3) The Age of Shadows (dir. Kim Jee-woon)
A ten-finger nail biter, set during WWII in Japanese-occupied Seoul, the film hinges on a complex premise. Since the Korean resistance has been penetrated by a mole, which has caused the death of the second in command, the anti-Japanese leaders decides the only way to find the mole is to “turn” the Korean traitor, played by Song Kang-ho, who is leading the Japanese secret service.
There is an incredible set piece midway through the movie on a moving train on which the Japanese are trying to locate the 10 resistance fighters aboard, most of whom they don’t know by sight and all of whom are disguised. Meanwhile, Song, for reasons of his own, does not want the resistance members caught as they could reveal he has been meeting with them, though not supporting them. What takes place is a multilayered, super-tense scene of mobile hide and seek leading to a violent explosion.

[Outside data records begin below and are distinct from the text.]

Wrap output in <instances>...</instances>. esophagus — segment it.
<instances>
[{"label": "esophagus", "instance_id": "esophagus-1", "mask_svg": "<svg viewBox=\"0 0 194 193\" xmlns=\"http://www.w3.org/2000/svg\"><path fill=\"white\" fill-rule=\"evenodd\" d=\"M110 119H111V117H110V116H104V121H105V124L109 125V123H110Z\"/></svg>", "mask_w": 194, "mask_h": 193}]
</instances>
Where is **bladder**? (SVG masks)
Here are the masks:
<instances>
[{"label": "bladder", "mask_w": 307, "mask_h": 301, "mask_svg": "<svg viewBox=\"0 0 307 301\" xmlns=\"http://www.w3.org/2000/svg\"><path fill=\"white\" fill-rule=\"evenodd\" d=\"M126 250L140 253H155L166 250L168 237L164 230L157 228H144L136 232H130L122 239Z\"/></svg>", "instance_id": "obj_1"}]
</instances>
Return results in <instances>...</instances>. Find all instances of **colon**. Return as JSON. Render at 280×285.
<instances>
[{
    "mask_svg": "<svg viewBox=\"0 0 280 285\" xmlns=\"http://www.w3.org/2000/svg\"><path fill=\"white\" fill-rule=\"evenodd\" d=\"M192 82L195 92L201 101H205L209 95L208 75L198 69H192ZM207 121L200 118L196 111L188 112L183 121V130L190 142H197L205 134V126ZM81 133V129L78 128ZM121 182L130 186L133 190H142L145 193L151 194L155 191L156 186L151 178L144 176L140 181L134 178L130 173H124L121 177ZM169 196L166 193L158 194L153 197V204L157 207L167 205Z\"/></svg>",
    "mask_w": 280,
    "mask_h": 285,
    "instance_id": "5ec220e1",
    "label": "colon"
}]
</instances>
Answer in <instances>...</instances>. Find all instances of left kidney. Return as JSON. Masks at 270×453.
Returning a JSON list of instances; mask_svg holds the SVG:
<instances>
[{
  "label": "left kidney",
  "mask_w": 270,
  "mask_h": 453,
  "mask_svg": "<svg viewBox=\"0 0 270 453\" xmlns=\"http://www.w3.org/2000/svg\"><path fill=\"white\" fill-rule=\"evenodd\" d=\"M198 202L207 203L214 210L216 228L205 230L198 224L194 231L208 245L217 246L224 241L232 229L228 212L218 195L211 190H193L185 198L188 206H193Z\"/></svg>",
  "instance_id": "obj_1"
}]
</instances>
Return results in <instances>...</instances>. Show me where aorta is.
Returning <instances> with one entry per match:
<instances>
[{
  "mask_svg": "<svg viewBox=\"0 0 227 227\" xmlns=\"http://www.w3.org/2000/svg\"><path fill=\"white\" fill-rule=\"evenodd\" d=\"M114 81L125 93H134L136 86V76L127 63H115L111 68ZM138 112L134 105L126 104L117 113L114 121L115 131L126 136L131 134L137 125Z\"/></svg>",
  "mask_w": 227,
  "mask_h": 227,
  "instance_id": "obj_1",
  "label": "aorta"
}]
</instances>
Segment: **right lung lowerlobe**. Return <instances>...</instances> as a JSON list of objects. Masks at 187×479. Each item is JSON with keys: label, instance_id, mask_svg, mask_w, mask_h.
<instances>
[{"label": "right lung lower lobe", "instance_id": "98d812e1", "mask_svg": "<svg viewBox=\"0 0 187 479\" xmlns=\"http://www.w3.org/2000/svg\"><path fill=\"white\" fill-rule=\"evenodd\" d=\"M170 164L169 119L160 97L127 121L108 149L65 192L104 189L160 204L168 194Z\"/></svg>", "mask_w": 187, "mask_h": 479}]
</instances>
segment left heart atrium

Though I’m not ranking these entries, if I had to, I would say that Age, with an incredibly complex plot and stand out acting, was the best film of the year.
4) Train to Busan (dir. Yeon Sang-ho)
Speaking of trains, I guess everyone has already put this on their top ten lists as it crossed over to American cinemas.
Simply put, the best zombie film I’ve seen, one existing in a separate universe from American product, which generally breathes a survivalist, libertarian ethic. In Train, when a chance remark among those struggling to survive reveals that one is a fund manager, he is immediately reviled and spit on by the other passengers as someone who takes people’s homes and ruins their lives.
As readers probably know, the protagonists are on a high-speed train that is rapidly filling with zombies. And these are not the somnolent living dead in HW flicks. These undead run like bats out of hell when they catch the scent of living prey. Heart in your mouth stuff.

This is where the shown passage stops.